Most notably, it helped raise over 16 million pounds of funds for the National Health Service in Great Britain. The artist had “donated” the work last year to the Southampton Hospital to express gratitude for their hard work at the height of the Coronavirus pandemic. Or to put it more correctly, the work appeared at the hospital and turned out to be by the notorious artist. Secondly, it reconfirms the desirability for works by Banksy, whose canvas paintings have been setting records over the past years nearly every time they came up at auction. Readers might still remember when in 2018 his painting “Girl with Balloon” started to shred itself during its auction sale, only to be renamed afterwards to “Love is in the Bin” and becoming the most notorious painting the artist has created so far. A year later it was his commentary on Brexit which appeared timely in an auction at Sotheby’s again. “Devolved Parliament” sold in the summer of 2019 for 10 million pounds; then a record for the artist’s work.
In the meantime, prices for prints by the artist are going through the roof, and that is not only in London but all over the world. So, Banksy’s works – if you acquired them cheaply - are a good investment. The market over the last years has proven that the artist isn’t only an art world trickster, but that his importance can’t be ignored by the established art world any longer. And this importance is likely here to stay. His works, interventions and political activism reflect our disturbing times, and Banksy uses his public persona – with an Instagram (https://www.instagram.com/banksy/) following for his official account of 11 Million – to great effect. But he also uses it to get serious messages across. His mural in Dover will for a long time remain the image of Brexit. He plays the art world and the art market like a master. He understands and responds to the public mood, he comments with public murals on current issues, he supports political causes very publicly and at times with huge sums of money; and he has now proven over and over again that he has a tight grip on the art market’s desire for valuable objects. Hence small paintings and a vast print production. He manages all this through his own studio production company Pest Control, having given up on gallery representation many years ago. Pest Control (https://pestcontroloffice.com/) also authenticates the work, which is important as more and more fakes circulate. Banksy prints also set new records time and time again. Those who are interested should follow the regular online Banksy auctions that Sotheby’s and Christie’s are organising. At the latest one, which just closed on 18 March (https://www.sothebys.com/en/buy/auction/2021/banksy), not only were all works sold, but most of them exceeded their estimates. “Love is in the air” from 2003, in an edition of 250, sold for 214,000 Pounds, carrying an estimate of 50,000 to 70,000.

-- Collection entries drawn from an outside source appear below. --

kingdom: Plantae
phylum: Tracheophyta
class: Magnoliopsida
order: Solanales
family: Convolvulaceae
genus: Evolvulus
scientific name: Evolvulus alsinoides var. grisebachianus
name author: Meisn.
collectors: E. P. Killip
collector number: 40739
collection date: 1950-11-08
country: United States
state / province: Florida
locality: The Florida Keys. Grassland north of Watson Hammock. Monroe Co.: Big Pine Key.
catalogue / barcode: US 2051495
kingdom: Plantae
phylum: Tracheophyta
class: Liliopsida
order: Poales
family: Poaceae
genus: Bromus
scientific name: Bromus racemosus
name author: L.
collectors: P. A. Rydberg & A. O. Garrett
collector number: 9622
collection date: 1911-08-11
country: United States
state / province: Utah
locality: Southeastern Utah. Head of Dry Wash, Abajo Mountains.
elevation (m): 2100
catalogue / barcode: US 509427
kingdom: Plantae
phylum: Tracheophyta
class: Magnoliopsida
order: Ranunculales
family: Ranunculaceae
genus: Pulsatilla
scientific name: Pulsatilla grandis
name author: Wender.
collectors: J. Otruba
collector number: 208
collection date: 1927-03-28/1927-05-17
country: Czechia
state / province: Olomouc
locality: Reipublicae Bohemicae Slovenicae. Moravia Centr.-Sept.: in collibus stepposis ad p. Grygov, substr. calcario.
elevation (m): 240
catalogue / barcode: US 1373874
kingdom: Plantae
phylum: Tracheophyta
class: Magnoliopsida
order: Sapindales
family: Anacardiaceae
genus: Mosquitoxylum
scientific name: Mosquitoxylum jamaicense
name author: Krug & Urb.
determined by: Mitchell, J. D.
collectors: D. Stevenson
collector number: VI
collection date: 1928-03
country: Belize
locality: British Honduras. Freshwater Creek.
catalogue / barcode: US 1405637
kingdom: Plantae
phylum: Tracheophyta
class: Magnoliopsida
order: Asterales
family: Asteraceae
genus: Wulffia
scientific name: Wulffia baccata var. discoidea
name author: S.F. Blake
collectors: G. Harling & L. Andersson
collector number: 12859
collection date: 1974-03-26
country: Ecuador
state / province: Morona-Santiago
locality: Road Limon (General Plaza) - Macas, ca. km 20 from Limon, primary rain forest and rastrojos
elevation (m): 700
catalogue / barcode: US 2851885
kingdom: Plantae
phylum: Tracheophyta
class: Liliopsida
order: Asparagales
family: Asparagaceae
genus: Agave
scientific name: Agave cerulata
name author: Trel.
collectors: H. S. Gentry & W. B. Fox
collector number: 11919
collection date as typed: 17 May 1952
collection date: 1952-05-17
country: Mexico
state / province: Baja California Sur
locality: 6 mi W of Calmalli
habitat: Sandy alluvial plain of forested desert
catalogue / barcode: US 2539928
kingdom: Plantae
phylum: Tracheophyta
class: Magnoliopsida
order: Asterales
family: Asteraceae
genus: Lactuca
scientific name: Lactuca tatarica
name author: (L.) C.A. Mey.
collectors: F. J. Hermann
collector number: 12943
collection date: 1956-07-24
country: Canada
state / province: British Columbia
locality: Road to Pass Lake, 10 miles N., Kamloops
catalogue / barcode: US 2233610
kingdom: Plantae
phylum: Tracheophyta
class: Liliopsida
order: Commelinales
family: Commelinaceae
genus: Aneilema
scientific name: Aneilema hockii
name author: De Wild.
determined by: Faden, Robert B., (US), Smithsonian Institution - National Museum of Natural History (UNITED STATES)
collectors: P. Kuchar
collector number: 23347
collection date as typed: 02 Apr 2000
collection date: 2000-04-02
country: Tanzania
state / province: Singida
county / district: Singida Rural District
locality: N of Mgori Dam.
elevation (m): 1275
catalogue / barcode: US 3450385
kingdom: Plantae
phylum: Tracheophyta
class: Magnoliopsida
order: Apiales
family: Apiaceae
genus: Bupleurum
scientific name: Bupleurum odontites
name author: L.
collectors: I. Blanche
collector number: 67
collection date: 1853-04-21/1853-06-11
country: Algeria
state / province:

However, data analysis company Wondeur still urges caution. While indeed now an established artist, institutional recognition is only slowly catching up, a measure, the company regards as crucial to long lasting artist success. His work has not yet entered major museum collections, and for high values to be maintained, museum validation will be critical, as Sophie Perceval, one of the founders, points out.
Anyone who doesn’t want to jump to snap up one of these now very expensive prints, can indulge in a new French documentary on the artist. Directed by Seamus Haley and Aurélia Rouvier, “Banksy Most Wanted” is already streaming through different providers online and on television.